O profissional ou equipe apontados para o trabalho, assim, não se focam em determinado ponto (aquele que uma das partes apontaria), mas procederia uma análise completa de todos os elementos econômico-financeiros, revisando-os; isso incluirá, mas não se limitará, aos registros contábeis de eventual atividade negocial (simples ou empresária), mas incluirá exame das declarações fiscais (essencialmente, declarações de imposto de renda),  registros bancários, movimentações financeiras e mobiliárias, participações societárias, aquisições e alienações de bens (a incluir eventual oneração), materiais (móveis e imóveis) e imateriais, entre outros pontos. O laudo final pode, eventualmente, indicar ilícitos ou indícios de ilícitos e, assim, recomendar investigações mais acuradas e especializadas. O Judiciário, assim, teria uma delimitação extremamente útil e produtiva: a definição do que está regular e do que talvez não esteja, vale dizer, não apenas os pontos duvidosos indicados pelo auditor, mas também eventuais impugnações que as partes fizessem às suas conclusões. A demanda se tornaria menor, mas específica; a instrução se restringiria. Há um outro ponto relevante: mais do que atestar a regularidade e afastar dúvidas sobre a gestão patrimonial, é possível fazer-se, concomitantemente, uma avaliação dos ativos para orientar a partilha. 
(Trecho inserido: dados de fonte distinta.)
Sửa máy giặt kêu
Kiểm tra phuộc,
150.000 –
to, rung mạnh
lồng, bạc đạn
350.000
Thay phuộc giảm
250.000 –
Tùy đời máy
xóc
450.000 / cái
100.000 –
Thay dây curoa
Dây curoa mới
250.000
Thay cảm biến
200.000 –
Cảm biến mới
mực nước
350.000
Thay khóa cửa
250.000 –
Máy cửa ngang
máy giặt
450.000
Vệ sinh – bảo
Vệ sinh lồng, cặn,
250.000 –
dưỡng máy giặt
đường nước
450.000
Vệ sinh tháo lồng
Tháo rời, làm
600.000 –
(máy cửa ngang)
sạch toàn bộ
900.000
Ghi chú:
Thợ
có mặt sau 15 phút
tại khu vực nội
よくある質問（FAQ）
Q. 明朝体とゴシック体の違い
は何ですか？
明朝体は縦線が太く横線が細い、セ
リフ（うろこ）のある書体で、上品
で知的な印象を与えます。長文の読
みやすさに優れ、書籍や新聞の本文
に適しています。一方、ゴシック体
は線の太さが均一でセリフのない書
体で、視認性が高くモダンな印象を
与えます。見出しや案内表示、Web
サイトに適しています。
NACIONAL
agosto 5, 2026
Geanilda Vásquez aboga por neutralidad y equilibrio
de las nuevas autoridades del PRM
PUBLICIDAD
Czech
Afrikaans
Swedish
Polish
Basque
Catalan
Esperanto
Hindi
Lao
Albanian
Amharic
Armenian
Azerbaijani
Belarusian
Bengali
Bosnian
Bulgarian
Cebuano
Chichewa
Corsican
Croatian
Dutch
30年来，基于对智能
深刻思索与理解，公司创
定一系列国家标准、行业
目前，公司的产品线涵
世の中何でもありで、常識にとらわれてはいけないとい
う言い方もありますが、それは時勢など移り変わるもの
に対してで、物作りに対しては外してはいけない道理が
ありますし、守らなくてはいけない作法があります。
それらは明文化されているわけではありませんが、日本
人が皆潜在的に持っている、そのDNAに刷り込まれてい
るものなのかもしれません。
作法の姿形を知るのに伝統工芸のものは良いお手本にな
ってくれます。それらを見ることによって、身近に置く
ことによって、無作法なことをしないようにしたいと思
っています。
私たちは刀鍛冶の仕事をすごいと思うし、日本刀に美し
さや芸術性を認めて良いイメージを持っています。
Uma última observação: em processos consensuais de separação, nada impede que a contratação de experts para proceder a uma verificação e avaliação do patrimônio seja ajustada amigavelmente entre as partes, assinando compromisso que a regule em minúcias. Parece loucura, mas não é. Se à dissolução do vínculo afetivo não corresponde rusgas, mesmo patrimoniais, a intervenção de experts permite não apenas definir o montante global a partilhar, mas o modelo ou modelos que podem ser utilizados, permitindo a adesão àquele que seja mais vantajoso para os envolvidos diretamente (os que estão a se separar) ou indiretamente, como familiares, empresas controladas etc. É um investimento que substitui o conflituoso, descarta o improviso, atesta a inexistência de fraudes e mantém um olhar atento para o futuro: o melhor para o pós-dissolução. Por esse caminho, evitam-se ampliar os impactos econômico-financeiros negativos do fim do relacionamento afetivo, embora seja indispensável grande maturidade emocional. É a tecnologia contábil e jurídica sendo utilizada para o planejamento estratégico do patrimônio. 

Mantendo o dever do sigilo que é próprio dos conflitos familiares, podemos contar uma história sem nomes, sem lugares. Decidiram divorciar-se. Gente de posses, como se diz por aí. Muitas posses. Podres de rico, dizem por aí. Não foi nada simples; pelo contrário, o pau quebrou e houve quem rodasse a baiana. Falamos o que não devia/Nunca ser dito por ninguém, como cantava a Legião Urbana, também nos anos 1980: “Ainda é cedo”, composição de Renato Russo, gravada no álbum Legião Urbana (EMI Brazil: 1985). Mas ninguém tocou fogo no circo. Lá isso não. Decidido o divórcio, os profissionais cuidaram do resto. O patrimônio foi levantado por grande empresa de auditoria contábil e, a partir do levantamento, houve um cuidadoso planejamento patrimonial. Pelo que sabemos, nada de irregular: tudo certinho, nos trinques. Isso não quer dizer que havia dois montes iguais na mesa. Que nada. Em bens de uso, como casas, carros e coisas do tipo, houve meu e seu. Entre os ativos empresariais houve meu, seu e mesmo nosso. Sim! Ainda são sócios em holdings e parceiros em investimentos comuns. Desfazer isso daria prejuízo e dinheiro não comporta desaforo. Estão divorciados há muito tempo e continuam muito ricos. Alguns leitores até sabem de quem estamos falando. Não há tantos ricos por aí. O divórcio e a partilha foram bem planejados e executados. Eles ainda têm alguns investimentos em comum. O casamento ruiu, o patrimônio, não. Não carecia, né?